Осел | страница 3
Позднее Шрайби так сформулирует свое понимание смысла произошедших в Марокко событий: «…народ променял свою добычу на мираж. Добыча эта — реформа всех устоев исламского общества, реформа догм, суверенное вступление в историю. Мираж зовется национализмом, полузависимостью и буржуазией, заменившей господство каидов… Молодежь же моего поколения, сознательно или интуитивно, ждала глубоких изменений, а не простого продолжения несколько видоизмененного прошлого…»
Разумеется, социально-историческая концепция писателя легко уязвима, и можно не согласиться со столь резкой и субъективной критикой марокканской действительности, но было бы ошибочно целиком и полностью отвергать ее. Не только потому, что писатель искренне и мужественно пытается понять причины неудач и ошибок, но и потому, что Марокко еще остается страной социальных и политических контрастов…
Шрайби еще не раз вернется к волнующей его теме. И в книге новелл «Со всех горизонтов» (1958 г.), и в романах «Толпа» (1960 г.) и «Завещание» (1961 г.), и в последних своих произведениях писатель вновь обрушит свой гнев на устои капиталистической цивилизации — «царство механизированной лжи и стандартизированного абсурда», поднимет голос протеста и против отголосков этой «бездушной цивилизации» в его родной стране, где новая эпоха «разбуженного историей народа» вступила в свои права. Он будет заклинать народ «искать свой собственный путь» и не идти по дороге, которой следует Запад, — дороге «войн, ненависти и угнетения». И хотя у писателя, как и у его героев, нет ни конкретной программы действий, ни ясности идеалов, достоинство и сила его произведений — в его писательском мастерстве, с которым он заставляет читателей сопереживать свой гнев, свою боль и свои надежды, помогает ощутить дыхание жизни своей страны, почувствовать тягостную атмосферу косности патриархальных обществ и разъедающий душу яд технической цивилизации Запада.
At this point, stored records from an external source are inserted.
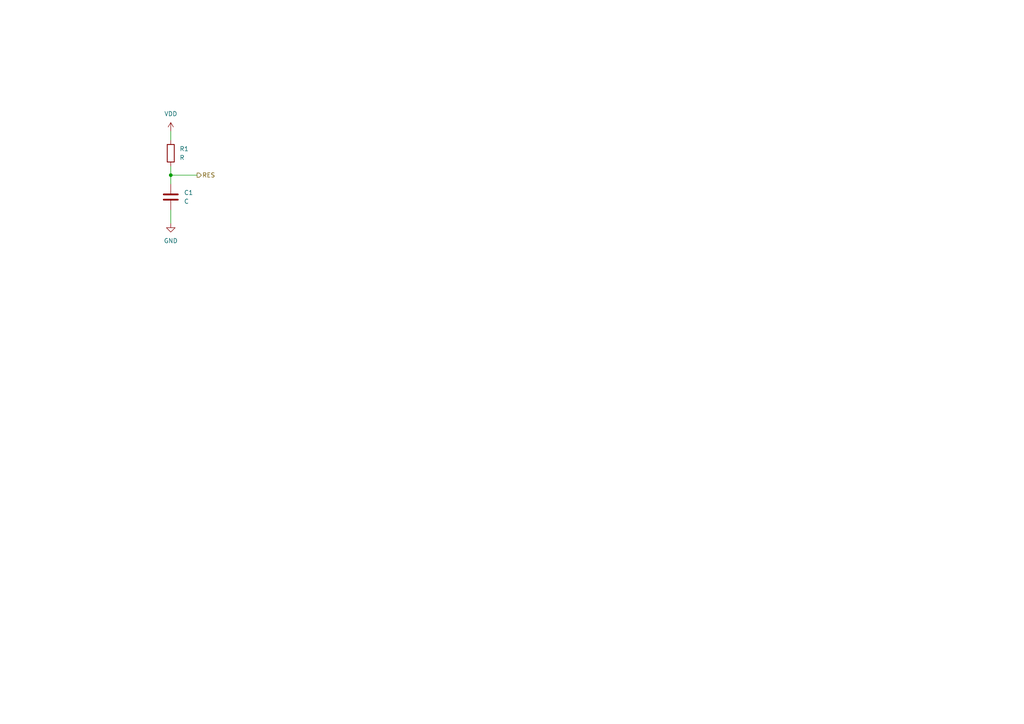
<source format=kicad_sch>
(kicad_sch (version 20230121) (generator eeschema)

  (uuid bc7622ec-3f4c-472d-9360-20b409680c51)

  (paper "A4")

  

  (junction (at 49.53 50.8) (diameter 0) (color 0 0 0 0)
    (uuid ff51631e-aeab-43fd-b99d-c039eefec5c6)
  )

  (wire (pts (xy 49.53 50.8) (xy 57.15 50.8))
    (stroke (width 0) (type default))
    (uuid 04078762-9659-46d4-8328-e67cdd37d282)
  )
  (wire (pts (xy 49.53 38.1) (xy 49.53 40.64))
    (stroke (width 0) (type default))
    (uuid 1d0e0fdb-817e-4bc7-ad7c-d825bc4c1546)
  )
  (wire (pts (xy 49.53 60.96) (xy 49.53 64.77))
    (stroke (width 0) (type default))
    (uuid 23440a9e-d617-4db5-acc2-7d4849022bd8)
  )
  (wire (pts (xy 49.53 50.8) (xy 49.53 53.34))
    (stroke (width 0) (type default))
    (uuid b1763ef3-a852-409b-b4b7-8061eff105ee)
  )
  (wire (pts (xy 49.53 48.26) (xy 49.53 50.8))
    (stroke (width 0) (type default))
    (uuid ed2ef6f8-2cba-423c-94c0-657bc872967b)
  )

  (hierarchical_label "RES" (shape output) (at 57.15 50.8 0) (fields_autoplaced)
    (effects (font (size 1.27 1.27)) (justify left))
    (uuid 551af5a1-c37f-43f6-a452-1185243538a4)
  )

  (symbol (lib_id "power:VDD") (at 49.53 38.1 0) (unit 1)
    (in_bom yes) (on_board yes) (dnp no) (fields_autoplaced)
    (uuid 158d7bfb-6955-4c28-b92f-a78a15cf8b61)
    (property "Reference" "#PWR01" (at 49.53 41.91 0)
      (effects (font (size 1.27 1.27)) hide)
    )
    (property "Value" "VDD" (at 49.53 33.02 0)
      (effects (font (size 1.27 1.27)))
    )
    (property "Footprint" "" (at 49.53 38.1 0)
      (effects (font (size 1.27 1.27)) hide)
    )
    (property "Datasheet" "" (at 49.53 38.1 0)
      (effects (font (size 1.27 1.27)) hide)
    )
    (pin "1" (uuid 7e44a198-d7cb-4d00-93e1-13e675ef1aaf))
    (instances
      (project "Station"
        (path "/246120ff-a993-4ec9-9427-16a3edd6008f/2eb2583b-a818-406b-8751-4a507ce3c502"
          (reference "#PWR01") (unit 1)
        )
      )
    )
  )

  (symbol (lib_id "Device:C") (at 49.53 57.15 0) (unit 1)
    (in_bom yes) (on_board yes) (dnp no) (fields_autoplaced)
    (uuid 9ff64719-9909-4f6a-8097-70e0e3d416ea)
    (property "Reference" "C1" (at 53.34 55.88 0)
      (effects (font (size 1.27 1.27)) (justify left))
    )
    (property "Value" "C" (at 53.34 58.42 0)
      (effects (font (size 1.27 1.27)) (justify left))
    )
    (property "Footprint" "Capacitor_SMD:C_1206_3216Metric" (at 50.4952 60.96 0)
      (effects (font (size 1.27 1.27)) hide)
    )
    (property "Datasheet" "~" (at 49.53 57.15 0)
      (effects (font (size 1.27 1.27)) hide)
    )
    (pin "1" (uuid 83f981bf-f687-4d83-b196-7c534e460ae2))
    (pin "2" (uuid bb7eb9fa-48e9-484b-89df-d8a3713ebf52))
    (instances
      (project "Station"
        (path "/246120ff-a993-4ec9-9427-16a3edd6008f/2eb2583b-a818-406b-8751-4a507ce3c502"
          (reference "C1") (unit 1)
        )
      )
    )
  )

  (symbol (lib_id "Device:R") (at 49.53 44.45 0) (unit 1)
    (in_bom yes) (on_board yes) (dnp no) (fields_autoplaced)
    (uuid ca65a470-3f4e-434c-9e9d-ad146321f307)
    (property "Reference" "R1" (at 52.07 43.18 0)
      (effects (font (size 1.27 1.27)) (justify left))
    )
    (property "Value" "R" (at 52.07 45.72 0)
      (effects (font (size 1.27 1.27)) (justify left))
    )
    (property "Footprint" "Capacitor_SMD:C_1206_3216Metric" (at 47.752 44.45 90)
      (effects (font (size 1.27 1.27)) hide)
    )
    (property "Datasheet" "~" (at 49.53 44.45 0)
      (effects (font (size 1.27 1.27)) hide)
    )
    (pin "1" (uuid d866144e-e3ff-4886-9066-1173759b895e))
    (pin "2" (uuid 832a15e7-f992-48aa-bf87-a6cb17629201))
    (instances
      (project "Station"
        (path "/246120ff-a993-4ec9-9427-16a3edd6008f/2eb2583b-a818-406b-8751-4a507ce3c502"
          (reference "R1") (unit 1)
        )
      )
    )
  )

  (symbol (lib_id "power:GND") (at 49.53 64.77 0) (unit 1)
    (in_bom yes) (on_board yes) (dnp no) (fields_autoplaced)
    (uuid d321b0d3-cb25-48a9-93be-e77d45e9cc4e)
    (property "Reference" "#PWR02" (at 49.53 71.12 0)
      (effects (font (size 1.27 1.27)) hide)
    )
    (property "Value" "GND" (at 49.53 69.85 0)
      (effects (font (size 1.27 1.27)))
    )
    (property "Footprint" "" (at 49.53 64.77 0)
      (effects (font (size 1.27 1.27)) hide)
    )
    (property "Datasheet" "" (at 49.53 64.77 0)
      (effects (font (size 1.27 1.27)) hide)
    )
    (pin "1" (uuid 38cb69ea-7c22-47ad-bc48-dd41f15c16ea))
    (instances
      (project "Station"
        (path "/246120ff-a993-4ec9-9427-16a3edd6008f/2eb2583b-a818-406b-8751-4a507ce3c502"
          (reference "#PWR02") (unit 1)
        )
      )
    )
  )
)

</source>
Открыто и смело анализируя проблемы колониального отчуждения, вскрывая причины душевного кризиса своих героев, радикализируя их бунт и протест, Шрайби ставит под сомнение многие, казавшиеся ранее незыблемыми, ценности. До него в литературе Марокко подобных задач не ставил никто. Почти одновременно с Дриссом Шрайби поднимут голоса протеста такие крупные магрибские писатели, как тунисец Альбер Мемми и алжирец Катеб Ясин. Творчество Шрайби ознаменовало определенный этап в литературе Марокко: от созерцательного бытописания она перешла к критическому освоению действительности, разрушению кажущихся видимостей и обнажению реальности, пусть иногда скрытой и страшной. И хотя Шрайби лишь останавливается на трагическом перепутье в своих поисках, уже и сейчас целая плеяда молодых писателей Марокко считает его своим учителем и наставником, ибо он первый позвал ка дорогу борьбы за справедливость и прогресс.